What Plato says of the dialectic is mysterious. We rise, he says, from the cases in the world to a principle. Then we descend back to the world. We look among different instances of justice that we think we’ve encountered— justice in the classroom, in the workplace, at the vending machine, with taxes, in the courtroom, etc —and then we make what Peirce called an abduction, extracting a double of these particulars, a general formula. For example, what is common to these instances of justice that are so very different? What is the formula— f(x) = 3x + 5 —that is their common pattern? Perhaps we infer that justice is fairness. That will be the form (I realize this isn’t Plato’s answer in The Republic). Getting the grade one earned based on the quality of work done, a reasonable price on a drink from the vending machine, a fair wage for work, a sentence proportional to the crime, etc. These things are all so very different, yet they have a common pattern.

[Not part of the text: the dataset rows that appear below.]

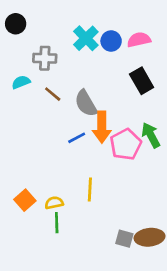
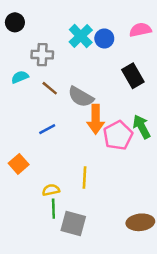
pink semicircle: (139, 40) -> (140, 30), moved
gray semicircle: (86, 103) -> (81, 97), turned -30
blue line: (77, 138) -> (47, 129), moved
orange square: (25, 200) -> (19, 164), moved
gray square: (124, 239) -> (73, 224), moved, size x1.5

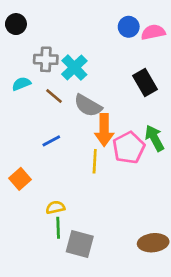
cyan cross: (81, 36) -> (74, 68), moved
blue circle: (104, 38) -> (129, 27), moved
yellow line: (84, 178) -> (95, 161), moved

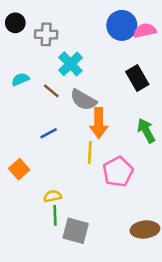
blue circle: (129, 27) -> (122, 25), size x1.5
gray cross: (46, 59) -> (46, 34), moved
pink pentagon: (129, 148) -> (118, 172), moved

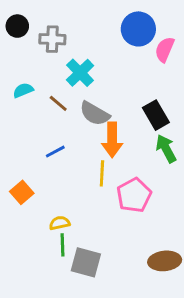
pink semicircle: (145, 31) -> (165, 49), moved, turned -55
black rectangle: (137, 78) -> (156, 115), moved

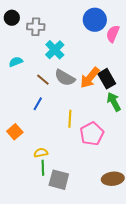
brown line: (58, 103) -> (43, 80), moved
orange arrow: (112, 140) -> (90, 78), moved, turned 40
blue line: (55, 152) -> (38, 104), turned -32

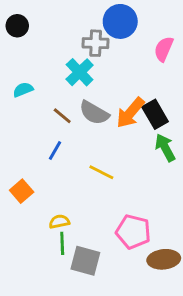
blue circle: (95, 20) -> (120, 21), moved
gray cross: (36, 27) -> (96, 43), moved
yellow line: (70, 119) -> (101, 172), turned -66
pink pentagon: (92, 134) -> (133, 232), moved, turned -30

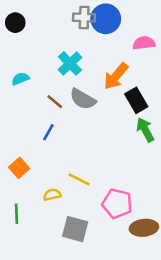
gray cross: (96, 43) -> (84, 18), moved
pink semicircle: (164, 49) -> (144, 43), turned 60
orange arrow: (130, 113) -> (116, 76), moved
yellow line: (101, 172) -> (79, 179), moved
green line: (62, 243) -> (17, 214), moved

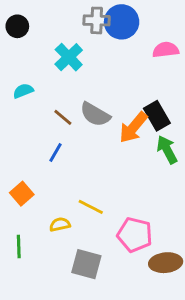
cyan cross: (70, 63) -> (69, 57), moved
orange arrow: (116, 76) -> (133, 128), moved

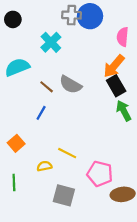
pink semicircle: (166, 50) -> (123, 37), turned -78
cyan semicircle: (23, 91) -> (17, 67), size x1.6
orange arrow: (133, 128) -> (114, 66), moved

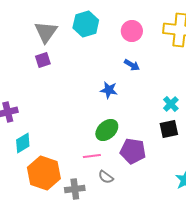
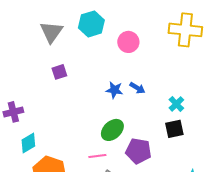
pink circle: (132, 31) -> (128, 42), moved
purple square: (43, 60) -> (59, 72), moved
blue arrow: (132, 65) -> (137, 88), moved

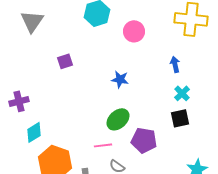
gray triangle: (51, 32) -> (32, 21), moved
blue arrow: (137, 88) -> (175, 64), moved, turned -133

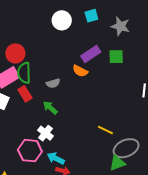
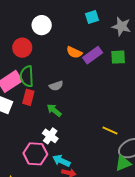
white circle: (62, 20) -> (42, 25), moved
red circle: (15, 53) -> (22, 48), moved
orange semicircle: (80, 71) -> (74, 52), moved
red rectangle: (25, 94) -> (28, 97), turned 49

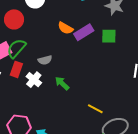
green semicircle: (27, 76) -> (16, 48), turned 40
green arrow: (54, 110) -> (62, 83), moved
white cross: (50, 136) -> (34, 80), moved

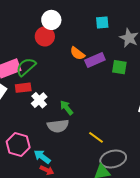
red circle: (14, 19) -> (45, 36), moved
gray semicircle: (45, 60) -> (58, 126), moved, size x1.5
red rectangle: (16, 69) -> (23, 88), turned 56

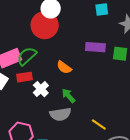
red circle: (45, 36) -> (45, 25), size x1.4
orange semicircle: (77, 53) -> (64, 67), moved
purple rectangle: (95, 60) -> (95, 47), turned 30

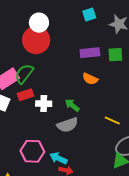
orange semicircle: (64, 67) -> (90, 79), moved
white cross: (41, 89) -> (44, 104), turned -35
yellow line: (99, 125) -> (112, 120), moved

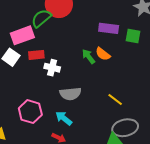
green semicircle: (24, 74) -> (41, 18), moved
green arrow: (72, 105) -> (88, 56), moved
cyan arrow: (58, 158) -> (64, 118), moved

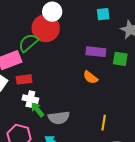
green arrow: (88, 56) -> (37, 110), moved
white cross: (52, 68) -> (30, 99), moved
yellow line: (115, 100) -> (104, 123), turned 63

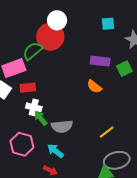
green square: (120, 59) -> (124, 69), turned -35
yellow line: (104, 123) -> (107, 132), turned 42

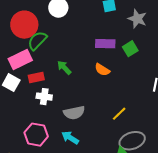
red circle: (50, 37) -> (24, 25), moved
green arrow: (41, 118) -> (64, 68), moved

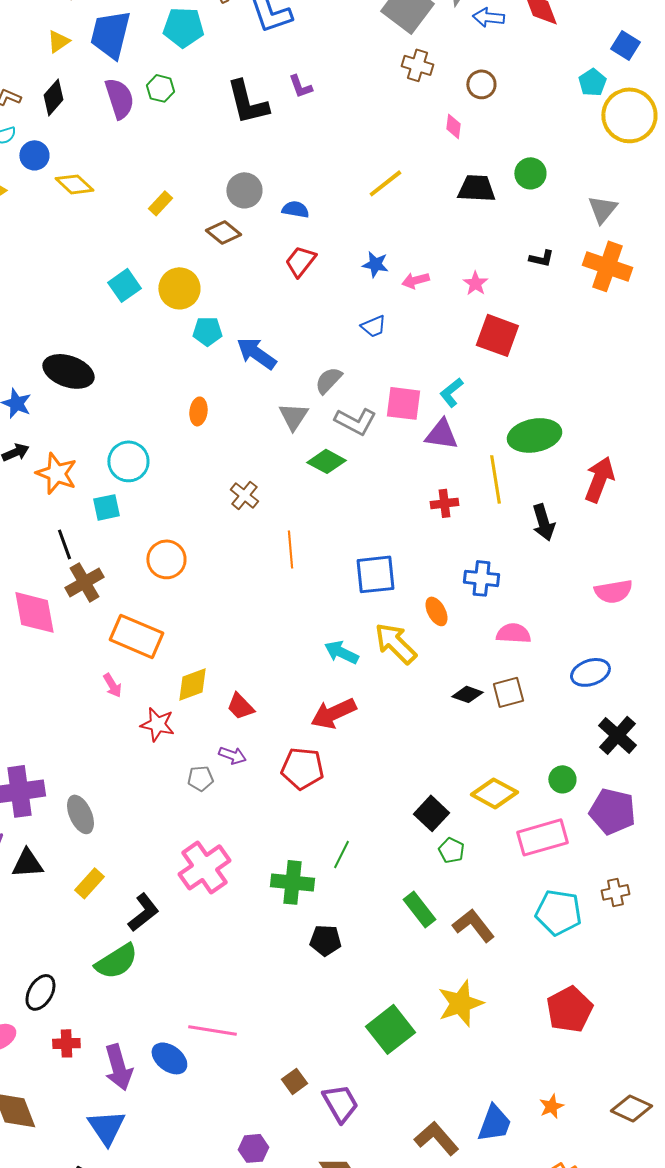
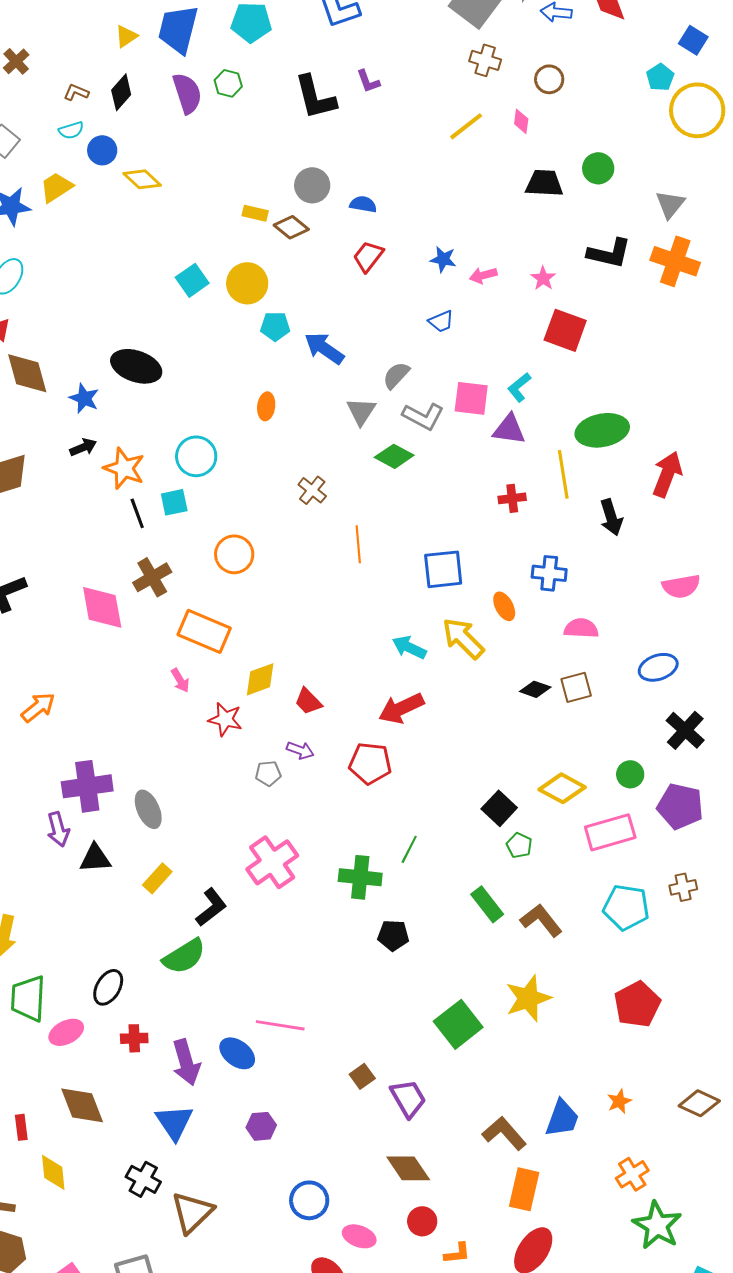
yellow line: (385, 183) -> (466, 126), moved
yellow rectangle: (160, 203) -> (255, 213), moved, turned 60
black L-shape: (541, 258) -> (609, 253), size x1.8
black line: (64, 544) -> (137, 513), moved
purple hexagon: (253, 1148) -> (261, 1126), moved

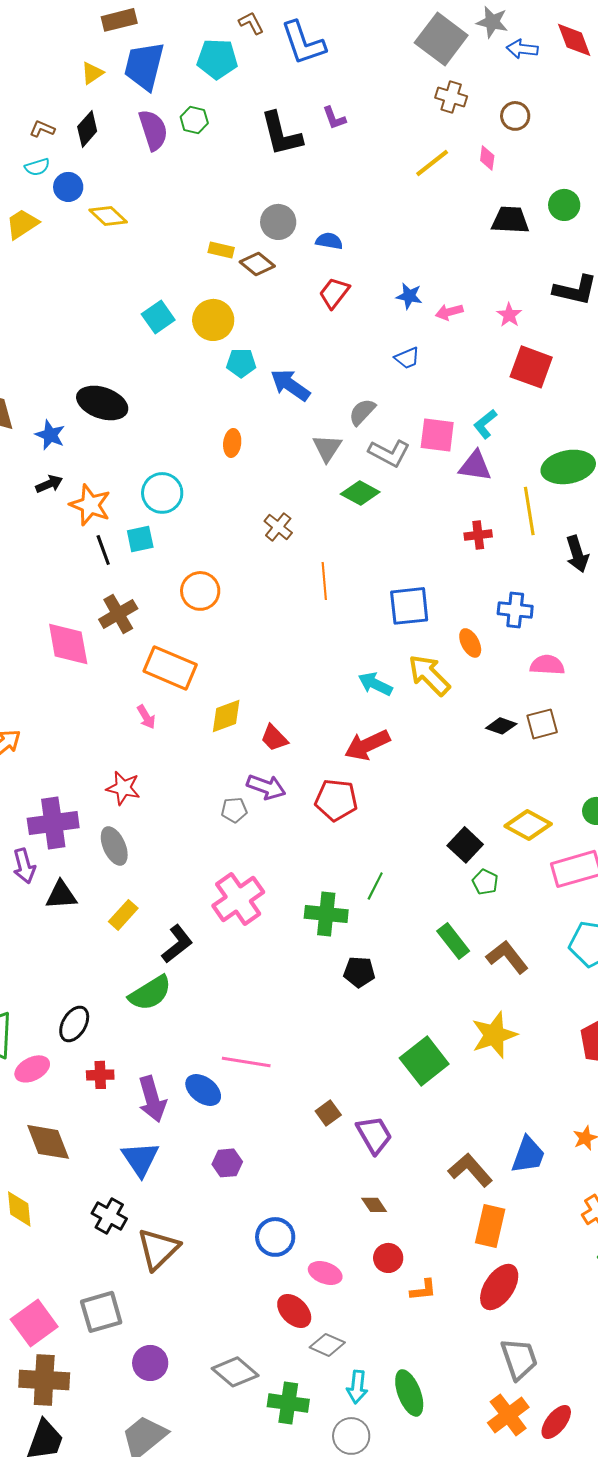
red star: (225, 719) -> (123, 788), moved
purple arrow: (300, 750) -> (266, 787), size x1.4
brown diamond: (408, 1168) -> (374, 1205), size x0.6

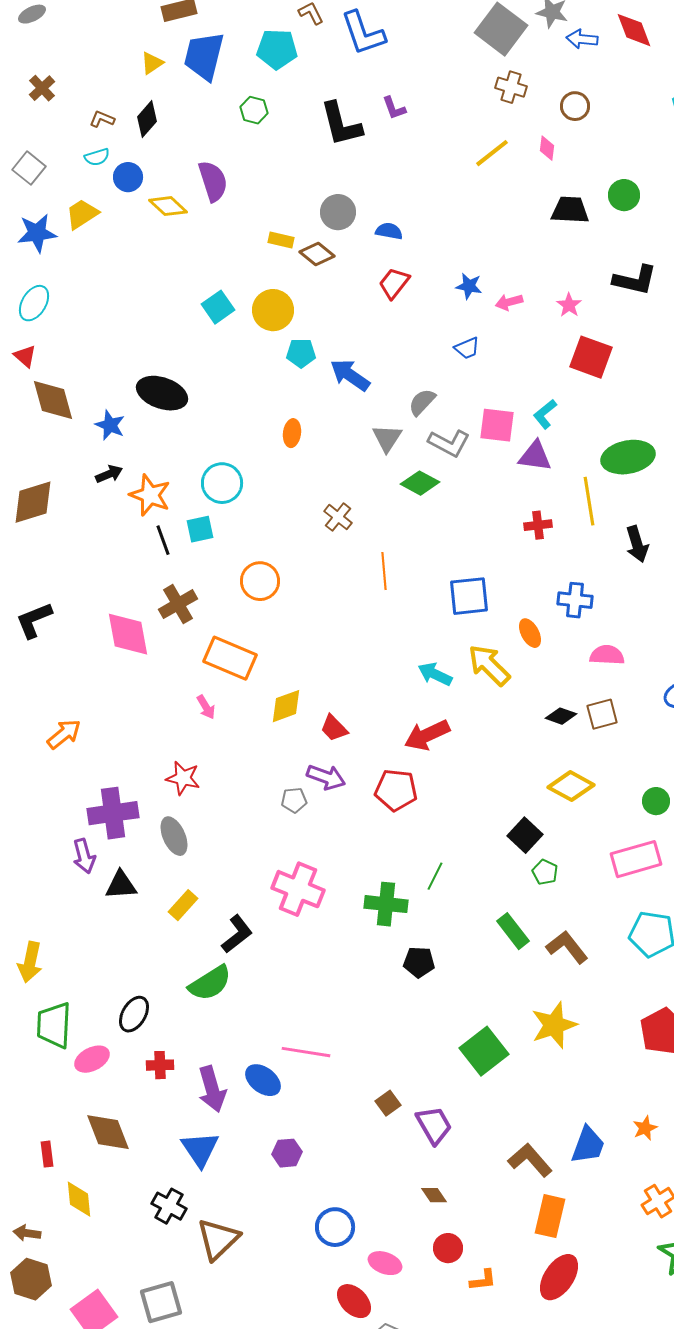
purple semicircle: (153, 130) -> (213, 181), moved
yellow diamond: (528, 825) -> (571, 786), moved
pink cross: (238, 899) -> (298, 889), turned -33

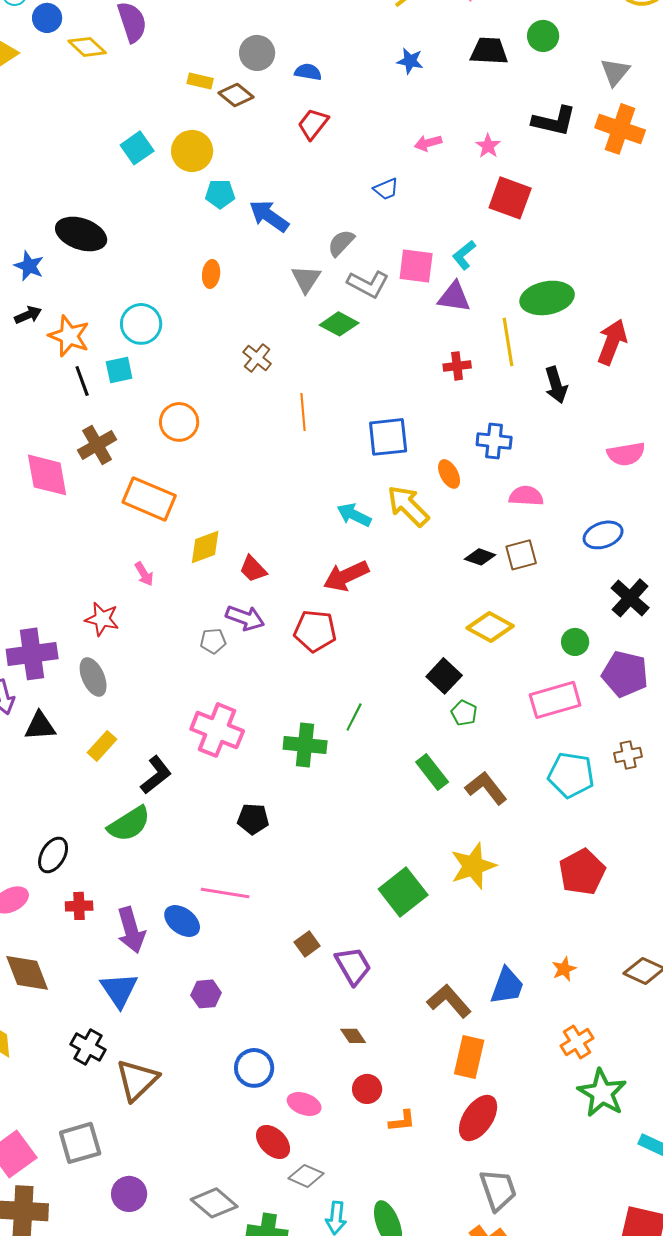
blue star: (469, 286) -> (410, 61), moved
pink arrow: (206, 707) -> (144, 574), moved
black pentagon: (419, 962) -> (253, 819), moved

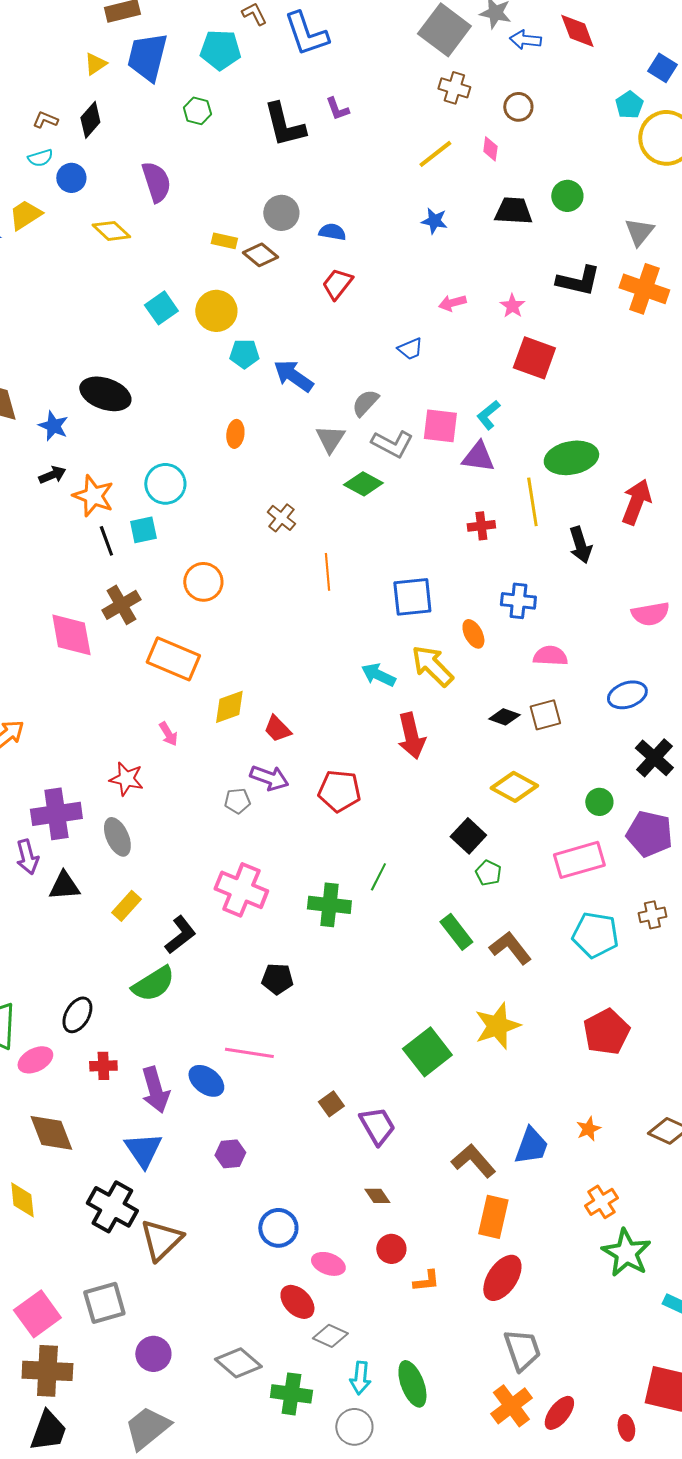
yellow diamond: (87, 47) -> (111, 231), moved
red arrow: (346, 576) -> (411, 736), moved, turned -78
black cross: (88, 1047) -> (112, 1207), size x1.4

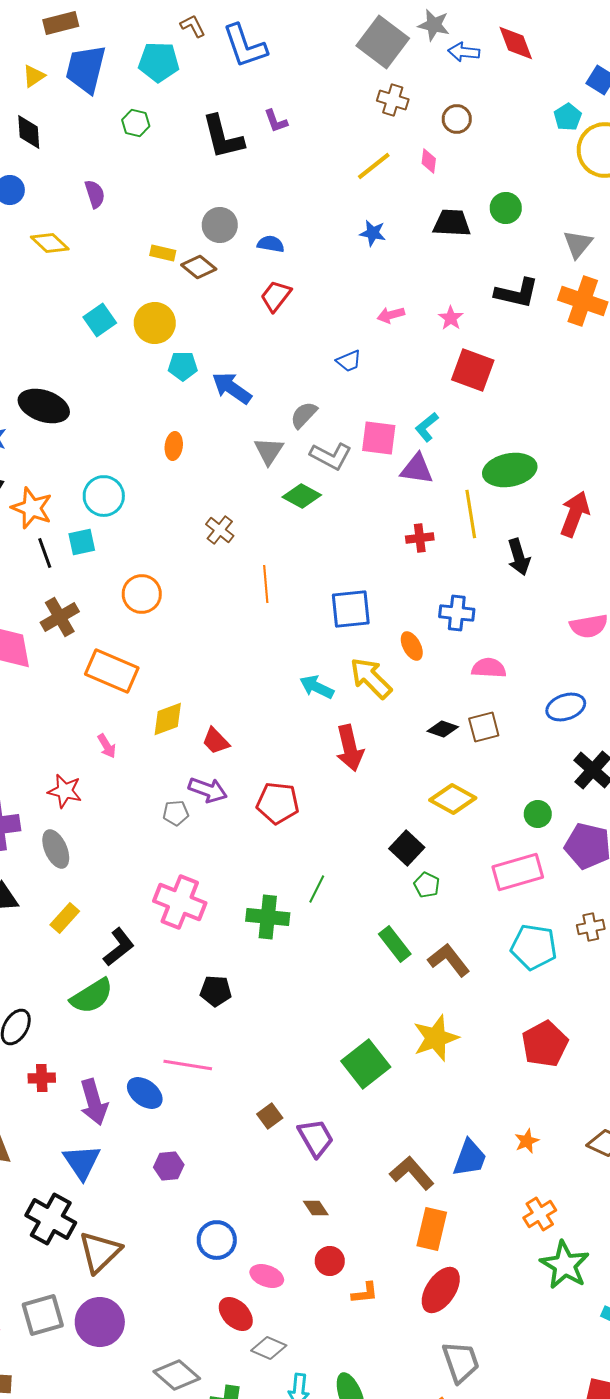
black diamond: (90, 120) -> (29, 132), turned -45
purple semicircle: (156, 182) -> (95, 194), size x0.7
purple circle: (153, 1354) -> (100, 1322), moved, size x1.4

We ascend into the heights of abstraction and now, from abstraction, we descend back to the world with transformed vision. In the Allegory Socrates talks about how the prisoner who returns from the outside world can now scarcely see. Rather, she sees differently. Having grasped the form-ula we now see with an eye towards what calls or beckons us to fairness. Are there things we have missed that pertain to justice or fairness? Are their imperatives that we didn’t before see or discern? But also, are there things we before thought were fair or just that turn out to be unjust? Perhaps we advocated the fair tax. Superficially it might seem fair and just to tax everyone at exactly the same percentage rate. But then I notice that Walmart makes far more use of the highways and military (to maintain safe shipping routes) than I do. Shouldn’t they pay an amount proportional to the use they make of public services? Gradually, in our descent the world becomes re-ordered and re-thought as we submit it to the test of the form-ula, transforming our vision or practice. We need not believe in the reality of forms to be Platonists. We need only believe in the power of thought to transform our vision or practice through the formation of concepts. Being a disciple of a philosopher never means bowing before the letter of their text— that’s a scholar, not a philosopher —but rather means being inspired by a vector and intensity in their thought, a spirit, that you vary, mutate, and carry on like dancing sparks across time on a Jacob’s ladder.